Naturally, the one most suspicious of Eden's transformation is her ex-husband, Will, who experienced the same caliber of grief as her, yet hasn't enjoyed the kind of closure that she has over the events. After an unsettling beginning involving a road-kill coyote that establishes Will's chilly pragmatism and resolve, The Invitation steadily draws attention to his observant, distant demeanor as everyone else at the party tries to reacquaint, fleshing out his personality and prior whereabouts through offhand observations. What's really clever about this lies in how reliable -- or unreliable -- he might be as such as observer, considering his state of mind and his uneasiness in a home within which he once lived. He's our eyes and ears, and his suspicion of the hosts' attitudes and life choices translates to our own suspicion ... but should it? Logan Marshall-Green's painful eyes and somber yet electrified body language speaks volumes about the raw wounds and misgivings stirring in Will's headspace, one that invites the audience's empathy and curiosity toward what precisely made him into such a wistful person.



Cultism gets brought up in a fairly casual fashion during the dinner party, and the initial response toward its introduction -- to the idea of close friends becoming involved with a particularly disturbing one and then starting their "recruitment" -- becomes The Invitation's solitary, unavoidable stumbling block. Sure, had the dinner guests all packed up and left after Eden's new dogma was bared for all to see, one that's assuredly unusual and morbid enough to spark such a reaction, then the premise wouldn't exist. Even taking that unlikelihood into account, however, the film offers relevant questions to ponder, mostly about emotional courtesy and how long someone might be able to endure the bizarreness of a tormented friend's new approach to life after hardship. The responses from the dinner guests does form into a unique gradient of tolerant character types, from wild childs and goofballs to the cautious and unsettled, driven by genuinely empathetic performances that distract from how the cult's beliefs seem so out-there. This is, after all, a horror movie, and something's got to keep 'em around.

There's nothing cheap or easy about the suspense generated by The Invitation, though. This looming danger and insecurity continues to expand with each uptick in Will's paranoia over the cultists' motives and each progressive glimpse into how dangerous they really could be, never yielding with its ominous tone built around a degree of ambiguity over what's to be believed.
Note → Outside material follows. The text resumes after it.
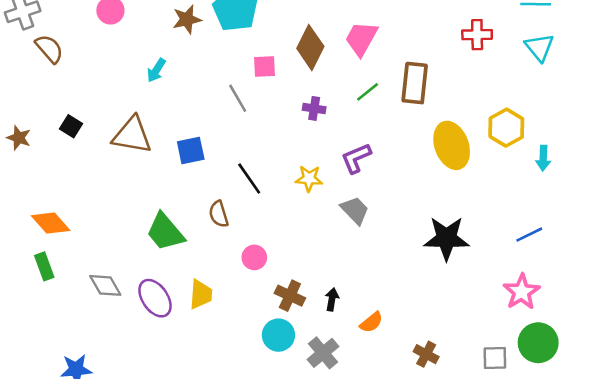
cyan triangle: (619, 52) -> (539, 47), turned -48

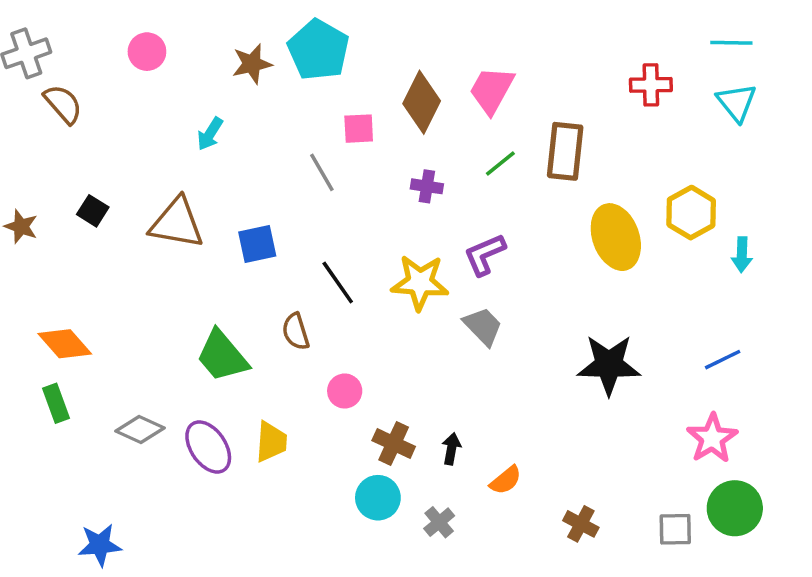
yellow star: (309, 179) -> (420, 283), size x1.5
gray diamond: (105, 285) -> (140, 429), turned -36
gray cross: (323, 353) -> (439, 522), size x0.7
Director Karyn Kusama focuses on the complexity of post-trauma stress and coming to grips with the death of loved ones as profound, humanizing considerations alongside that distrust, elevated by the mansion's dim and homey ambience, at once an expansive layout and claustrophobic in its many corners. Both the lavish Hollywood home itself and the relatable emotions stirring within serve up a meticulous, shockingly levelheaded setup for the events to come, and even if the emotional subject matter doesn't strike a deeper chord, it's hard not to feel the vivid escalation of dread at the center of it all.

Revealing anything further about The Invitation would do a disservice to its bleak machinations, but there's nothing ruined in stating that director Karyn Kusama skillfully guides that tone into the trappings of traditional horror, so far removed from her previous stab at the genre, Jennifer's Body, that it's almost not worth bringing up. Not a scrap of humor can be found in the efficient, startling thrills that flows through the house in the warped final act, continuing the pragmatic attitude adopted by the build-up that proceeds it, commanded by a deft grasp on the geography of the house and the unsettled traits of the dinner guests. What happens at the end doesn't make for a profoundly scary film due to its surface-level grotesquery or thrills, though director Kusama punctuates moments in the climax with tastes of those provocations. Instead, the relatable and somber influence that grief inflicts upon those who have endured it earns Kusama's film its own kind of horror, revealing how sinister such a thing can be when twisted within the wrong mind.